Thursday, June 30, 2005

Odds Games, Etc.

I have some things that I need to move out of my head and into the public domain. It's the same principal as co-location for servers, so that if the data is lost or destroyed in one place, it's backed up somewhere else. In my case, the biggest danger is forgetting once the moment's passed.

Thought 1: The Odds Game

As I ride around in the back of rickshaws through the city, I've noticed that there are certain probabilities of seeing certain things as you go by. I guess it's like the road bingo game we used to play when were kids on long trips in the back of the family station wagon. This game can be played alone, in teams, for money, for surreptitious shots of booze, whatever your pleasure. To illustrate your chances of seeing these things around town, I've compiled a mental list which will now be immortalized on the stones of Planet Grelican.

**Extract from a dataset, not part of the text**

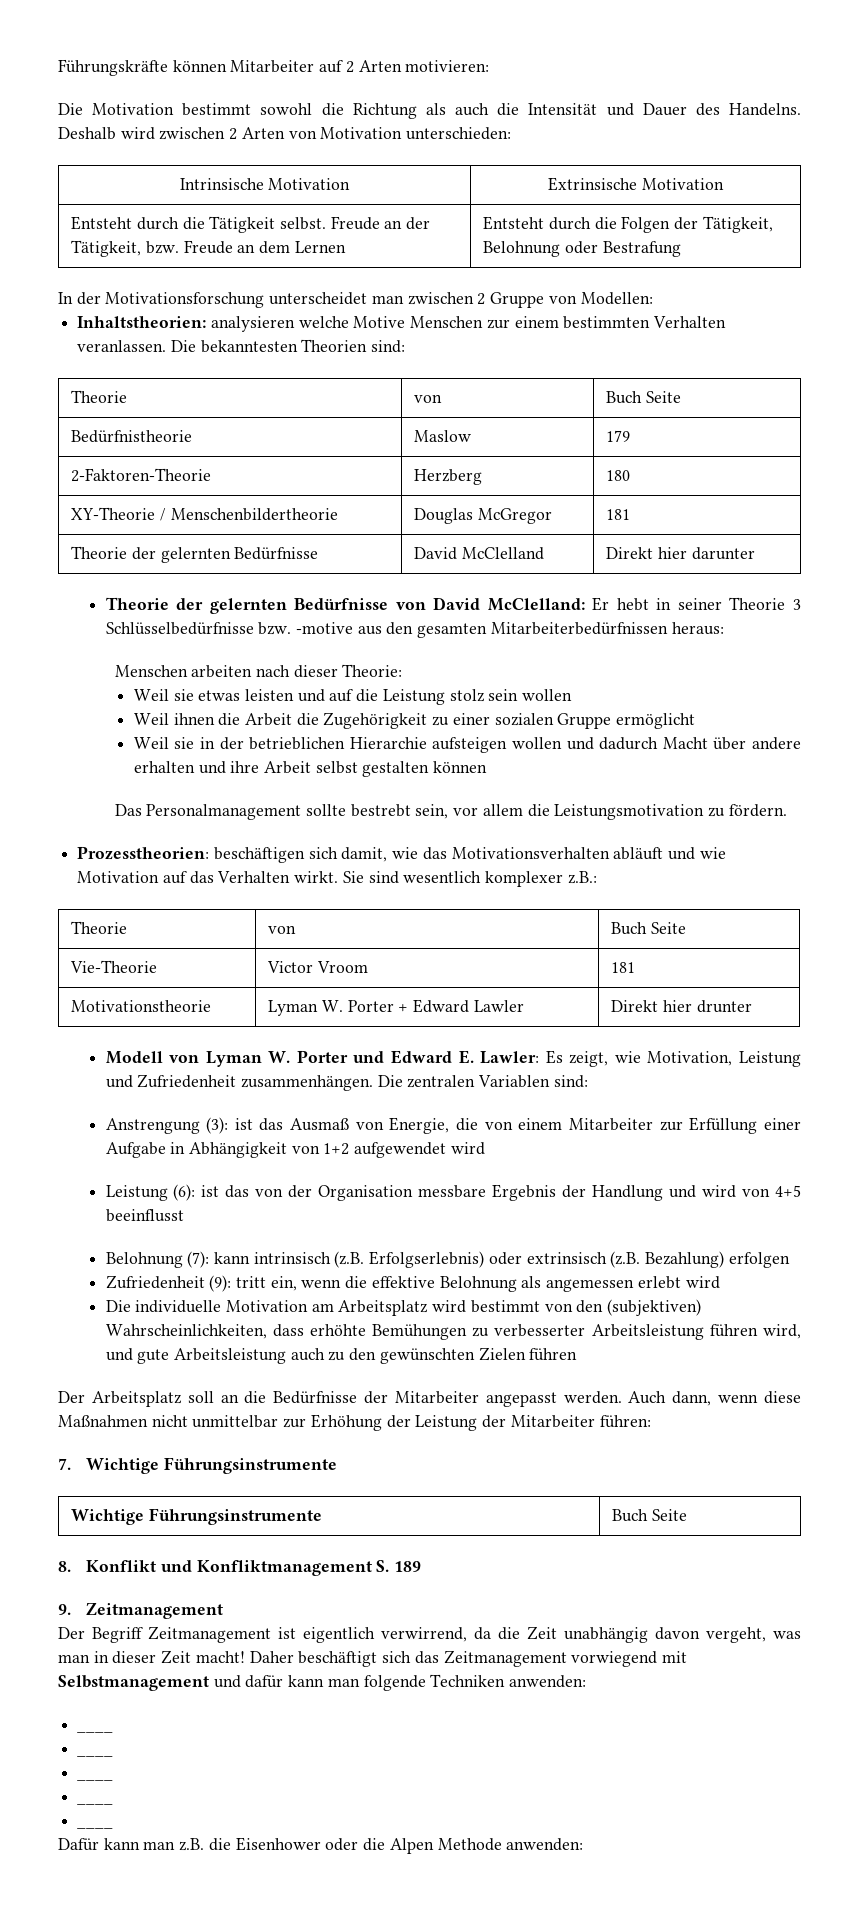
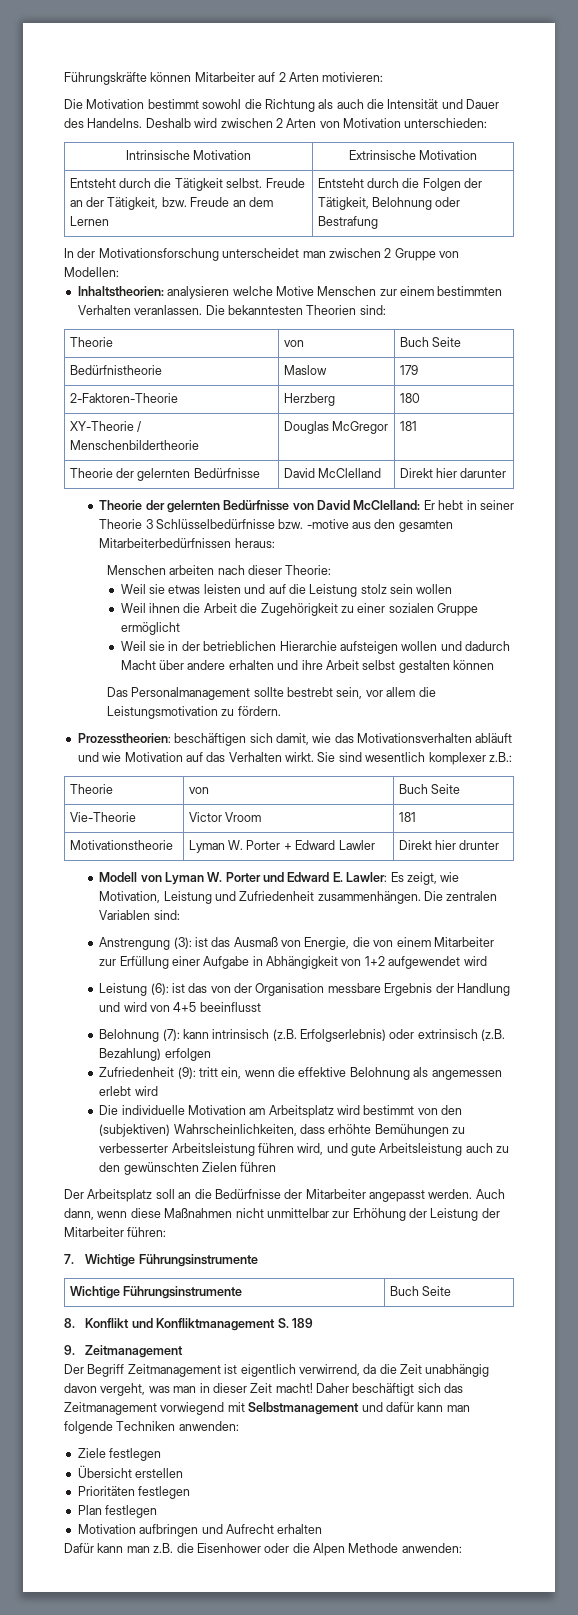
[77,1730,114,1733] [77,1754,114,1757] [77,1778,114,1781] [77,1802,114,1805] [77,1826,114,1829] ____ // ____ // ____ // ____ // ____ -> [77,1448,162,1461] [77,1465,184,1478] [77,1486,191,1499] [77,1505,158,1518] [77,1524,323,1537] Ziele festlegen // Übersicht erstellen // Prioritäten festlegen // Plan festlegen // Motivation aufbringen und Aufrecht erhalten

Odds (per 5 km travel distance) of:

Seeing a leper: 40%
Seeing someone urinating (male): 90%
Seeing someone urinating(female): <5%
Seeing a cow in the road: 50%
Seeing a diseased cow in the road: 10%
" someone praying to a Hindu god (various): 30%
" someone praying to Allah: 10%
" someone praying to Jesus, etc.: <5%
A rickshaw driver who actually goes by the meter: 80%
A rickshaw driver who takes the most direct route: 60%
A rickshaw driver who understands more than 1 word in 10 of your directions: 20%
Smelling something nasty other than pollution: 35%
Driving by shanty housing (tarps and tents): 90%
Seeing a large open fire: 15%
Seeing a fellow westerner/white person: 5%
Seeing a dog getting into something it shouldn't: 70%
Smelling incense: 50%

That list is in no particular order, and may be added to if more things come to mind. Just something to pass the time.

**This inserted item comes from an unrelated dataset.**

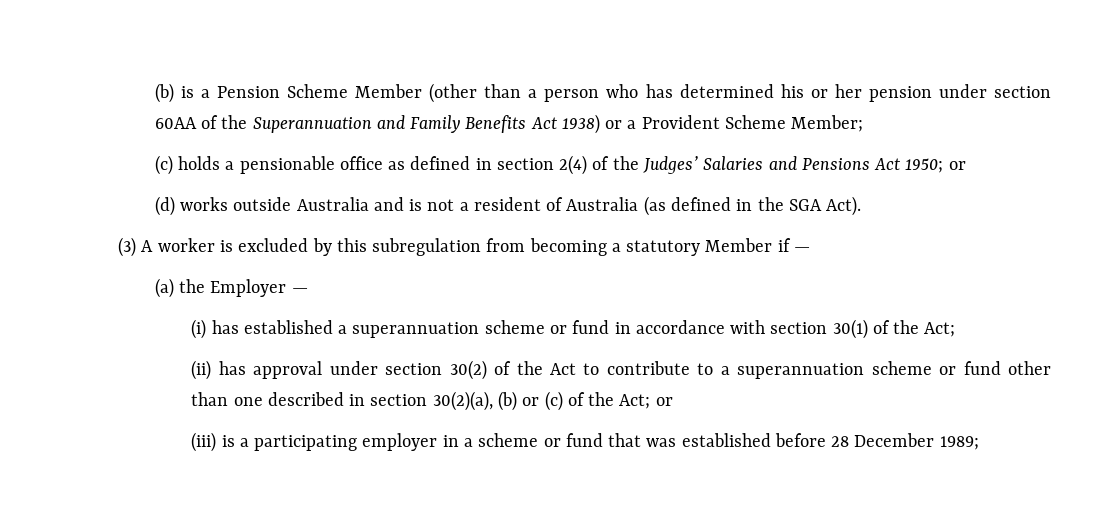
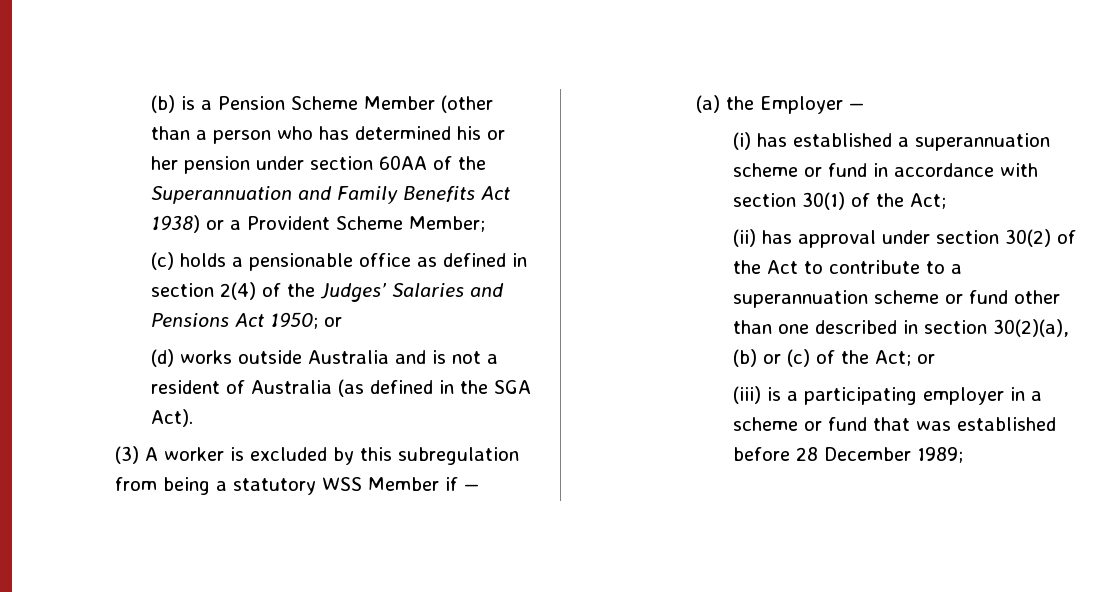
[529,238,607,256] becoming -> [163,477,211,495] being
(701, 248) none -> [322,477,363,491] WSS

Thought 2: The Indian Peasant Diaper (IPD)

IPD is a term I came up for men who wear a large amount of fabric below the waist tied up in a way that makes it look like a diaper. IPD's are too common to include in the odds game. I'll try and get a good picture of an IPD and post it on here if I can figure out the HTML. It's something that you see on the side of the road; a man standing there with a vapid look in his jaundiced eyes, puffing on a beedi, waiting for something to happen. In a diaper.

Thought 3: The Indian Head Nod (IHN)

The IHN is anthropological proof that the up-down for yes, and side-to-side for no are not universal, ingrained traits in the human psyche. It's maddening to someone from the outside. To illustrate, it's sort of a bobbing from side to side like a go-go dancer or something, making a sort of infinity symbol with your head. For anyone who ever played Mike Tyson's Punchout for the original Nintendo, it's the exact gesture that the Indian tiger guy did before you were supposed to sock him with an uppercut for the K.O. To me it looks like some sort of non-committal gesture, like, eh, maybe. An example of its use:

I flag down a rickshaw, ask him to take me to Magadi Road and Majestic, right by the Leprosy Hospital (where I live). The request is made in pidgin English with a bad attempt at an Indian accent for clarity. The driver does the IHN. I ask, "Yes?... No?" IHN, smile. "Uh..."

As a matter of practice, the IHN has about a 75% probability of meaning yes, but it's always good to get some kind of secondary confirmation. Now I'm doing it. We'll see if it confuses you when I get home.

The Jerry Springer Final Thought:

The common thread of these bits of information is probability. It seems that fuzzy math is really the best way to negotiate this city. There are no absolutes; you need to know the odds of a certain event in advance, and play the game accordingly. I think quantum theorists could have a lot of fun with it. It's the predictability of unpredictability, really stretching the bounds of traditional logic, Newtonian physics and all those things I was never really good at. Odds games are simpler, and they must have driven generations of starched British colonialists mad. For me, the uncertainty is comforting in its predictability. It only works when you grow an intimacy with a place that no science has really tackled. I think that's still literature's jurisdiction.